Injuries may be divided into three broad groups – preventable (accidental), intentional and undetermined intent. Most of Injury Facts presents data on preventable injuries, which account for 70% of all injury deaths in the United States. This section investigates intentional injury trends and how they compare to preventable injuries.
Intentional injuries may be divided into four subgroups – intentional self-harm (suicide), assault (homicide), legal intervention and operations of war.
Source:Centers for Disease Control and Prevention, National Center for Health Statistics. Data is from the Multiple Cause of Death Files, 1999-2017, as compiled from data provided by the 57 vital statistics jurisdictions through the Vital Statistics Cooperative Program.

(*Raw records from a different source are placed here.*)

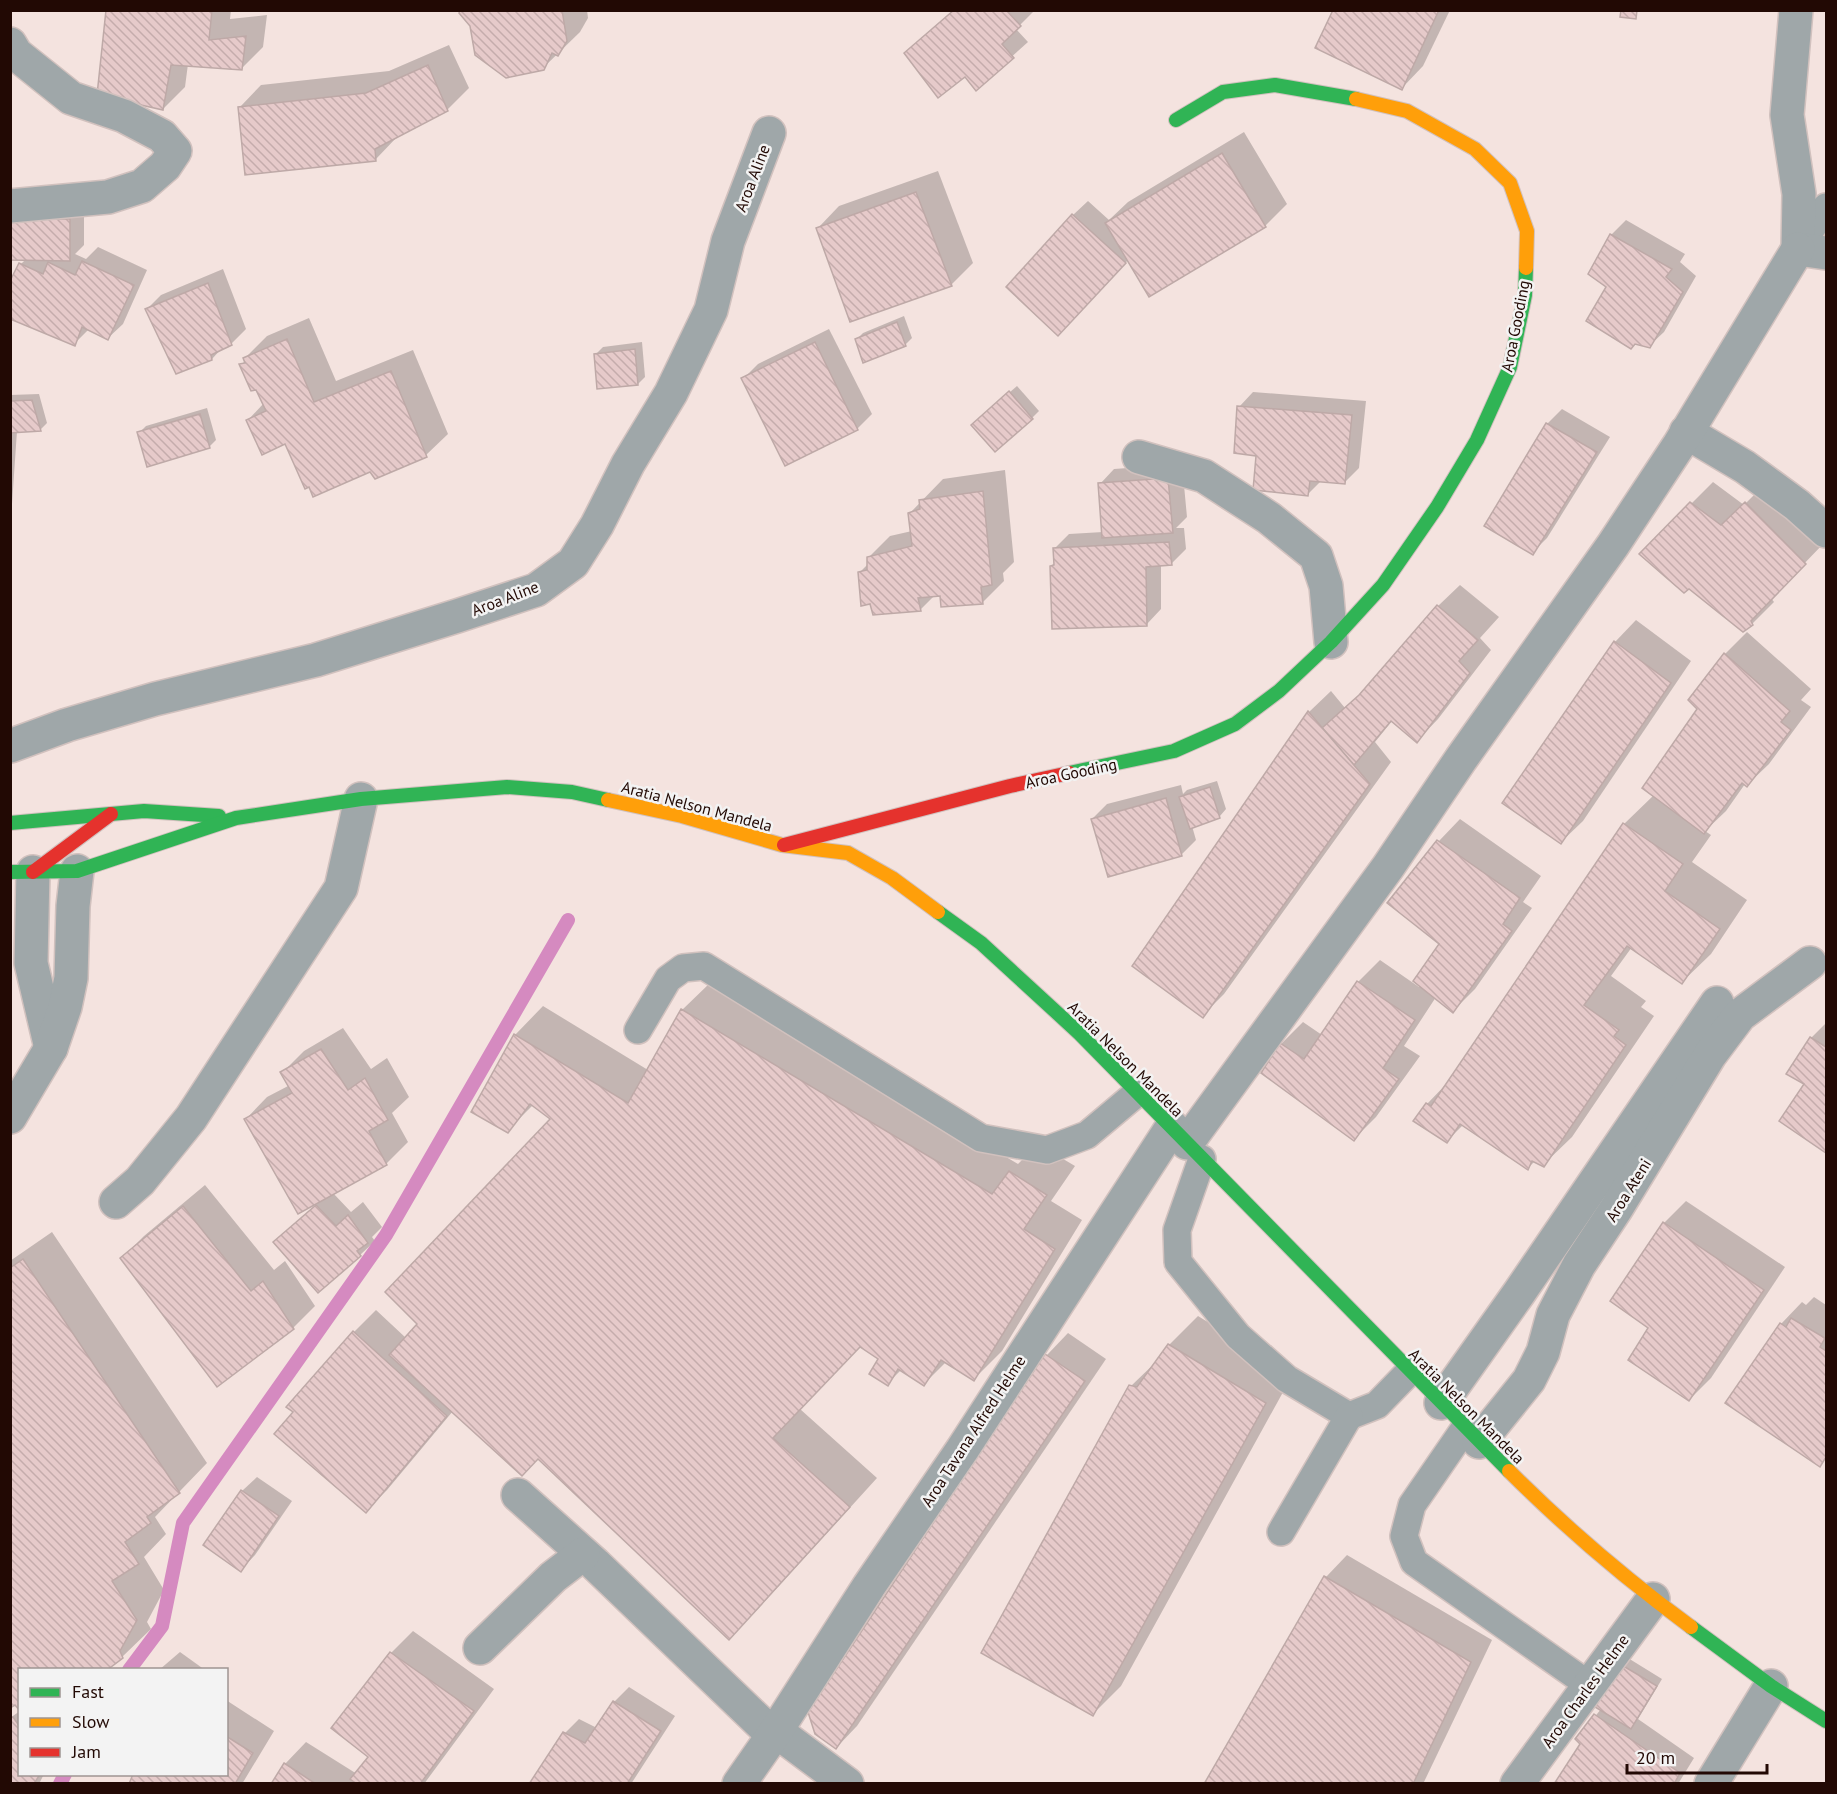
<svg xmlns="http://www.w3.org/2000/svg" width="1837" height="1794" font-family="'PT Sans',sans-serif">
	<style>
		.shadow { fill: #0003 }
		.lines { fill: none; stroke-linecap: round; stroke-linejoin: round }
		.stream { stroke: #d58ac0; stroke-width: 14 }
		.building { fill: url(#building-back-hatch); stroke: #bea9a7; stroke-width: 1.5 }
		.lane-casing { stroke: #d1c1be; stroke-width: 30 }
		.street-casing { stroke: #d1c1be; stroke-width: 36 }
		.fast-casing { stroke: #d1c1be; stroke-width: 16 }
		.slow-casing { stroke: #d1c1be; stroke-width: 16 }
		.jam-casing { stroke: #d1c1be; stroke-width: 16 }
		.lane { stroke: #9fa7a9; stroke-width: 27 }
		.street { stroke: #9fa7a9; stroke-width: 33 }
		.fast { stroke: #30b455; stroke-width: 14 }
		.slow { stroke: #ff9f0a; stroke-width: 14 }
		.jam { stroke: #e5322d; stroke-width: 14 }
		.labels { text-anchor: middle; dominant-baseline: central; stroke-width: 5; stroke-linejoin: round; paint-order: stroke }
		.street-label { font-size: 16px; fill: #220904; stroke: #f3f3f3 }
	</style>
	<defs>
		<pattern id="building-back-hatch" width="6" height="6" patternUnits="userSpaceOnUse" patternTransform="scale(1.5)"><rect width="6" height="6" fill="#e6caca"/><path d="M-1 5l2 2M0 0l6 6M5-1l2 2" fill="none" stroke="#c5acac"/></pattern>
	</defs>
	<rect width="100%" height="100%" fill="#f4e3df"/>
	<!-- shadow -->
	<g class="shadow">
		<polygon points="107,10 231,10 230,19 267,15 263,47 241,69 188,64 185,87 163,109"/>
		<polygon points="461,10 587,10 588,18 580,32 543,68 472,25"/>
		<polygon points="953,10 1035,10 1016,29 1028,42 976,89 965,75 906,53"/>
		<polygon points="1334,10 1450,10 1423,66 1402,88"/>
		<polygon points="449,45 469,88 447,110 397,136 397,137 376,159 240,107 261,85 389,71"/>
		<polygon points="1244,132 1287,204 1265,226 1150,295 1128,260 1073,320 1073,215 1088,201 1109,220 1128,202"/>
		<polygon points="938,171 973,263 951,285 818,228 839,206"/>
		<polygon points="84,205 84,245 75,254 86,259 98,247 147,270 123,324 108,338 89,329 74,344 10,285 21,264 26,259 10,216"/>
		<polygon points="1626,220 1685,254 1680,262 1696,276 1664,332 1649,346 1608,287 1611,235"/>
		<polygon points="223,269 246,329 231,344 223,347 212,359 147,309 161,295"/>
		<polygon points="904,316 912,338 905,345 856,340 863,333"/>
		<polygon points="309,318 336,381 413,350 448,434 426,455 371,470 285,442 248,420 264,403 241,365 246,360 245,358 267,336"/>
		<polygon points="829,329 872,414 857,429 743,379 758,364"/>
		<polygon points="642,342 645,377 638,384 596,354 603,347"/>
		<polygon points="1017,386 1039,411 1032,418 980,418"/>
		<polygon points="1253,392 1366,401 1359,468 1344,483 1321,481 1308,494 1258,454 1239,407"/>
		<polygon points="39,394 47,423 41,429 17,431 12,504 10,506 10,395"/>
		<polygon points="207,408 216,440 209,447 139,433 146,426"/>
		<polygon points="1562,409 1610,437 1547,538 1532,553 1547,424"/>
		<polygon points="1182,464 1187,517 1176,528 1184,528 1186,549 1171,564 1161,565 1161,609 1147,624 1051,566 1056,562 1055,548 1069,534 1103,532 1100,484 1114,469"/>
		<polygon points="1005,470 1014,562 1003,573 1004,581 982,603 941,594 935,595 920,610 859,573 868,564 868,558 890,536 912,531 910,513 943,479"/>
		<polygon points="1713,482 1744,505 1767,482 1826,541 1771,598 1774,602 1752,624 1689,587 1641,554"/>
		<polygon points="1460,585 1499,617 1480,638 1491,650 1438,719 1417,741 1392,721 1375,742 1391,762 1224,994 1202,1016 1309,712 1331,691 1345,708 1369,686 1438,606"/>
		<polygon points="1636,620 1691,661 1583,821 1561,842 1615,642"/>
		<polygon points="1747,632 1811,689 1801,700 1811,707 1769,764 1747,785 1745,784 1726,811 1705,831 1711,835 1692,862 1747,900 1711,954 1682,982 1632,947 1611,976 1646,1001 1641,1007 1654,1016 1572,1137 1543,1165 1535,1161 1528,1168 1463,1125 1447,1141 1427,1104 1451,1079 1624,824 1654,795 1699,709 1690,700 1725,654"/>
		<polygon points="1217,781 1226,809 1220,816 1192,826 1196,840 1181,855 1092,819 1107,804 1181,785 1183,794 1187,790"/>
		<polygon points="1460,819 1541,876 1523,902 1532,908 1475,989 1453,1011 1436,997 1404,1046 1420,1056 1376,1117 1354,1139 1281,1044 1303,1022 1322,1035 1358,982 1380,960 1419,987 1441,944 1439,841"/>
		<polygon points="711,982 1018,1164 1038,1144 1075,1166 1051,1201 1082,1220 1002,1351 974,1379 946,1362 924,1384 901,1370 887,1384 880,1358 861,1345 800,1409 877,1478 757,1610 729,1638 539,1457 453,1411 387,1490 366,1511 354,1332 376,1310 406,1338 419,1324 552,1119 533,1105 507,1131 515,1035 543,1006 648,1070 682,1010"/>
		<polygon points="1826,1023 1826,1151 1781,1121 1806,1084 1788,1073 1812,1037"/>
		<polygon points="343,1028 371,1069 387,1058 409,1097 392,1113 408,1142 386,1164 333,1193 351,1212 363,1202 382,1227 372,1237 375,1241 360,1255 275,1242 318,1203 246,1119 267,1097 290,1085 282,1073 304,1051"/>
		<polygon points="205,1185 274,1270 285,1261 315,1306 293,1328 122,1258 144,1236"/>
		<polygon points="1686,1201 1785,1267 1711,1378 1689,1400 1650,1328 1664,1223"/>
		<polygon points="52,1232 207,1463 155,1517 166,1534 144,1557 164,1590 147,1622 151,1629 122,1657 20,1670 16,1703 10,1707 10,1261"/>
		<polygon points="1814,1297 1826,1305 1826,1458 1820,1465 1781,1324 1802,1302 1806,1305"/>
		<polygon points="1198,1316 1293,1374 1121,1686 1093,1714 1131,1386 1160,1358 1169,1345"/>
		<polygon points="1068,1333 1106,1359 857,1726 836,1748 810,1712 1047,1355"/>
		<polygon points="257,1477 292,1501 255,1555 241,1570 242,1491"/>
		<polygon points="1347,1555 1492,1640 1423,1784 1206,1784 1326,1577"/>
		<polygon points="413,1631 494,1689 424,1784 272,1784 285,1764 306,1742 357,1774 370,1757 333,1728 391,1653"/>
		<polygon points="180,1652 205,1670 159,1670"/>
		<polygon points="1628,1658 1662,1679 1638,1719 1694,1758 1678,1784 1556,1784 1582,1744 1577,1739 1601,1709"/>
		<polygon points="629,1687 675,1716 631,1784 531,1784 565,1733 579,1719 597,1728 614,1702"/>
		<polygon points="226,1700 274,1731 242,1784 131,1784 226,1774"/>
		<polygon points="20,1711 20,1774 44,1774 39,1784 10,1784 10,1718"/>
	</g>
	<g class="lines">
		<!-- stream -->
		<g class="stream">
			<polyline points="129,1670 162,1626 183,1523 386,1235 568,920"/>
			<polyline points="60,1784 65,1774"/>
		</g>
	</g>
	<!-- building -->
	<g class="building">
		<polygon points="106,10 212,10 209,40 246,36 242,70 171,65 163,110 97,95"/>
		<polygon points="460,10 562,10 567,41 558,56 552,53 544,70 506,78 475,55 470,26 459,13"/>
		<polygon points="954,10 1006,10 1021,26 1002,44 1014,58 976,91 965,77 938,98 904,53"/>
		<polygon points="1333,10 1439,10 1402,90 1315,48"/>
		<polygon points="1621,10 1637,10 1636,19 1620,17"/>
		<polygon points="428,65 448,111 375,149 376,161 245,175 238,107 366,93"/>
		<polygon points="1222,153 1266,227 1149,297 1105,223"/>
		<polygon points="916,192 952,286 850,322 816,228"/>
		<polygon points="1072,214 1126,263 1058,336 1006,287"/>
		<polygon points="10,219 70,219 70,261 10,260"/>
		<polygon points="1610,234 1672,269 1666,277 1683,292 1650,348 1635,344 1631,349 1586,321 1606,287 1588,274"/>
		<polygon points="82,261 134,285 108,340 82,327 75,346 10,319 10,281 19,263 43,274 48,262 75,275"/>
		<polygon points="208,283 232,345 211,355 212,360 176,374 145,309"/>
		<polygon points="897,322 906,346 863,363 855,339"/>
		<polygon points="287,339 314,402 391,371 427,457 375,479 370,472 313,497 309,487 305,489 285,444 262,455 246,420 266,411 256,390 251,391 239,364 245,363 243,358"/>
		<polygon points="815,342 858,430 785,466 741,378"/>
		<polygon points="635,349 638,385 597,389 594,354"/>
		<polygon points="1009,391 1033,419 995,452 971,425"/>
		<polygon points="32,400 41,431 10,433 10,401"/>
		<polygon points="1237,406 1352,415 1345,484 1310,481 1308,496 1253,490 1256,456 1234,453"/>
		<polygon points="200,414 210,448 147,467 137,432"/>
		<polygon points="1546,423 1597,452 1533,555 1484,526"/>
		<polygon points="1168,478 1173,533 1102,538 1098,483"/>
		<polygon points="983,491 992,585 981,587 983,604 941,607 940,596 918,598 921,611 873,615 870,604 861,606 858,572 867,570 867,557 912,546 908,513 920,509 919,500"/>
		<polygon points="1690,502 1721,525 1745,502 1806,564 1751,621 1753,625 1743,632 1689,589 1684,593 1639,554"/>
		<polygon points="1169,542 1172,565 1146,567 1147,626 1052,629 1050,566 1054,565 1053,548"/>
		<polygon points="1437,605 1478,640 1459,661 1470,673 1417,743 1391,721 1354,765 1322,728 1359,695"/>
		<polygon points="1614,641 1671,683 1561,844 1502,803"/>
		<polygon points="1724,653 1790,711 1781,722 1791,730 1747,787 1742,783 1704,834 1642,788 1697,709 1688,700"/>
		<polygon points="1308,711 1370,784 1203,1018 1132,966"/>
		<polygon points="1210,787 1220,818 1190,829 1179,797"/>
		<polygon points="1166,798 1182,856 1108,877 1091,819"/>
		<polygon points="1623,823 1683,864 1665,891 1720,929 1682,984 1627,946 1584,1005 1619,1030 1614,1036 1626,1045 1544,1167 1532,1161 1528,1170 1460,1124 1447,1143 1413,1121 1426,1103 1431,1106"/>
		<polygon points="1437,840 1520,898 1503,924 1512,931 1453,1013 1413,981 1439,944 1387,903"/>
		<polygon points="1357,981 1415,1020 1383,1068 1399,1079 1354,1141 1261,1073 1280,1043 1304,1059"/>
		<polygon points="681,1009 992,1194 1009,1171 1047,1195 1024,1229 1055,1249 974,1381 941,1360 924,1386 898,1369 888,1386 869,1374 878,1359 860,1347 773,1438 850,1507 729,1640 538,1459 522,1476 389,1355 417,1324 385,1292 550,1119 530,1104 508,1133 471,1112 514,1034 628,1103"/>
		<polygon points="1810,1037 1826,1047 1826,1153 1779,1121 1804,1084 1786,1074"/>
		<polygon points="321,1049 348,1090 365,1078 388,1120 369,1131 387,1165 298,1214 244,1119 292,1093 280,1072"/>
		<polygon points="316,1205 336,1226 348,1215 368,1243 357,1251 361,1256 318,1293 273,1242"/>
		<polygon points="183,1206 251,1291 263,1281 294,1329 217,1387 120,1258"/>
		<polygon points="1663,1222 1764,1290 1689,1401 1628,1360 1648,1328 1610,1301"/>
		<polygon points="23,1259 180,1493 147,1517 151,1523 125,1542 139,1564 112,1581 137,1620 120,1651 123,1658 107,1670 20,1670 20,1711 15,1705 10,1708 10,1268"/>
		<polygon points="1791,1318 1825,1338 1820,1347 1826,1351 1826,1457 1820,1467 1725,1403 1780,1323 1786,1327"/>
		<polygon points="353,1331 447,1416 366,1513 274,1434 293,1412 286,1407"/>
		<polygon points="1168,1344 1266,1403 1093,1716 981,1653 1129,1385 1137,1387"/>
		<polygon points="1045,1354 1085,1381 836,1749 815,1734 808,1712"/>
		<polygon points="241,1490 279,1516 241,1572 203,1545"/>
		<polygon points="1324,1576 1471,1662 1413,1784 1204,1784"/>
		<polygon points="390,1652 474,1711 420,1784 357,1784 350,1779 368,1757 331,1728"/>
		<polygon points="1620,1664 1657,1686 1631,1729 1595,1707"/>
		<polygon points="613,1701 661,1731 627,1784 529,1784 563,1732 585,1743"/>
		<polygon points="1594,1714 1680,1773 1674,1784 1554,1784 1580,1744 1575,1739"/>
		<polygon points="13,1717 20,1727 20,1774 40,1774 34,1784 10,1784 10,1719"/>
		<polygon points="226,1736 253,1753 235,1784 129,1784 133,1774 226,1774"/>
		<polygon points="284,1763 316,1784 271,1784"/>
	</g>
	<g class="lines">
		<defs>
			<g id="lane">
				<polyline points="1798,249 1826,207"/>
				<polyline points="638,1030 668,979 683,968 704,966 981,1138 1047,1150 1087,1135 1137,1093"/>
				<polyline points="1202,1159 1177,1230 1178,1262 1238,1336 1287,1379 1349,1416 1377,1405 1410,1371"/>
				<polyline points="1465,1428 1412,1505 1404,1536 1414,1562 1589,1685"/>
				<polyline points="1281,1532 1349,1416"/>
			</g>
			<g id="street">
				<polyline points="1796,10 1787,115 1799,194 1798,249"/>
				<polyline points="10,44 16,54 71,98 124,116 162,136 175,151 165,166 142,186 108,197 10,206"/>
				<polyline points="1798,249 1826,253"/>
				<polyline points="1686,432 1745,467 1797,505 1826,531"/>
				<polyline points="1139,457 1204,476 1269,518 1316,556 1326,586 1331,642"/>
				<polyline points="10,746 67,725 155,699 316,660 457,616 536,590 573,563 597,525 628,464 671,393 711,310 728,241 769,133"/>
				<polyline points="33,872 31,963 51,1048"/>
				<polyline points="10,1117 51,1048 65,1007 71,978 73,906 77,871"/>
				<polyline points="1187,1143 1388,867 1461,759 1613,545 1679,445 1798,249"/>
				<polyline points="116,1202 140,1181 191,1118 341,888 361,799"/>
				<polyline points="1441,1403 1519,1293 1717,1003"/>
				<polyline points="1479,1442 1529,1380 1543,1352 1553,1315 1579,1265 1616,1209 1710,1055 1740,1015 1810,963"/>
				<polyline points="518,1495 595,1564 773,1735"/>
				<polyline points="480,1648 553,1577 583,1554"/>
				<polyline points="776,1731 847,1784"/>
				<polyline points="739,1784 776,1731 869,1586 962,1450 1172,1127"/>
				<polyline points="1517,1784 1653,1599"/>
				<polyline points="1711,1784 1771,1686"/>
			</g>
			<g id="fast">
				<polyline points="1176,120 1223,92 1275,85 1356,99"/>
				<polyline points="1069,773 1174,751 1235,724 1279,691 1331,642 1383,585 1437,507 1477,440 1510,367 1525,295 1526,268"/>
				<polyline points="10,823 144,811 219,816"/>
				<polyline points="10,872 77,871 236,818 361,799 507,787 572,792 608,800"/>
				<polyline points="938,912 981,943 1079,1033 1509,1471"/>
				<polyline points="1691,1627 1771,1686 1826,1721"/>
			</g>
			<g id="slow">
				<polyline points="1356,99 1407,111 1475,149 1510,183 1527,231 1526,268"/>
				<polyline points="608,800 682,816 782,845 848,853 892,878 938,912"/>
				<path d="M1509,1471C1566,1528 1627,1580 1691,1627"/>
			</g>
			<g id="jam">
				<polyline points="784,845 1010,786 1069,773"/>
				<polyline points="33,872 111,814"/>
			</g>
		</defs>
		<!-- lane casing -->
		<use href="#lane" class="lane-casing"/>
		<!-- street casing -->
		<use href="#street" class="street-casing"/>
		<!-- fast casing -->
		<use href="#fast" class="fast-casing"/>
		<!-- slow casing -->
		<use href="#slow" class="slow-casing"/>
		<!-- jam casing -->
		<use href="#jam" class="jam-casing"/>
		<!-- lane -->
		<use href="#lane" class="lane"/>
		<!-- street -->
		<use href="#street" class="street"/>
		<!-- fast -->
		<use href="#fast" class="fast"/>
		<!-- slow -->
		<use href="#slow" class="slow"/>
		<!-- jam -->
		<use href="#jam" class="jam"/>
	</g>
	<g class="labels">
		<!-- street labels -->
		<g class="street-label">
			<text transform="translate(752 178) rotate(-69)">Aroa Aline</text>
			<text transform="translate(1515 326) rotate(-79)">Aroa Gooding</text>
			<text transform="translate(505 598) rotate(-21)">Aroa Aline</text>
			<text transform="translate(1071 773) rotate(-12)">Aroa Gooding</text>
			<text transform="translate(697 806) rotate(15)">Aratia Nelson Mandela</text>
			<text transform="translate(1126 1059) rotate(45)">Aratia Nelson Mandela</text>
			<text transform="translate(1628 1190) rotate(-58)">Aroa Ateni</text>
			<text transform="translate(1467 1406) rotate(45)">Aratia Nelson Mandela</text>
			<text transform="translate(973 1431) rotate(-57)">Aroa Tavana Alfred Helme</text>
			<text transform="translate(1585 1691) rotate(-54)">Aroa Charles Helme</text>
		</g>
	</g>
	<!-- border -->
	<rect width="1837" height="1794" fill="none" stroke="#220904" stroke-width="24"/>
	<!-- legend -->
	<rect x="18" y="1668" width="210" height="108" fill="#f3f3f3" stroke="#9f9593" stroke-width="1.5"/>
	<rect x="30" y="1688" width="30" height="9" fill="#30b455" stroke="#9f9593" stroke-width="1.5"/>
	<text x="72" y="1698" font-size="18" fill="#220904">Fast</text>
	<rect x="30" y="1718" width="30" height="9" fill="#ff9f0a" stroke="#9f9593" stroke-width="1.5"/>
	<text x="72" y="1728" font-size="18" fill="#220904">Slow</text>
	<rect x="30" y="1748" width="30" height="9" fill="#e5322d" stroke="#9f9593" stroke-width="1.5"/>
	<text x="72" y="1758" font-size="18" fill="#220904">Jam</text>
	<!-- scale -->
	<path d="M1627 1764v9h140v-9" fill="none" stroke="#220904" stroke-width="3"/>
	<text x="1636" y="1764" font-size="18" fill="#220904" stroke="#f3f3f3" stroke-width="4.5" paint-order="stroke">20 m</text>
</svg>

Intentional self-harm includes suicide and attempted suicide resulting from purposely self-inflicted poisoning or injury. The most common methods of suicide are firearms, hanging, strangulation and suffocation, and poisoning. Suicide accounted for 47,173 deaths, or 19% of all injury-related deaths in 2017.
Assault includes homicide and injuries inflicted by another person with intent to injure or kill (excluding legal intervention and operations of war). The most common means of homicide are firearms, sharp objects, and hanging, strangulation and suffocation. Assault deaths totaled 19,510 in 2017, or 8% of all injury-related deaths.
Legal intervention includes legal execution, as well as legal interventions involving firearms, blunt objects, sharp objects and manhandling. Operations of war include injuries to military personnel and civilians caused by war and civil insurrection.
Legal intervention resulted in 616 deaths, while operations of war accounted for 5 deaths; each was less than 1% of the total in 2017.
Operation of war deaths occurring oversees are not included in the data. In the vital statistics system, war deaths (and other deaths) occurring outside the U.S. are counted by the country in which they occurred.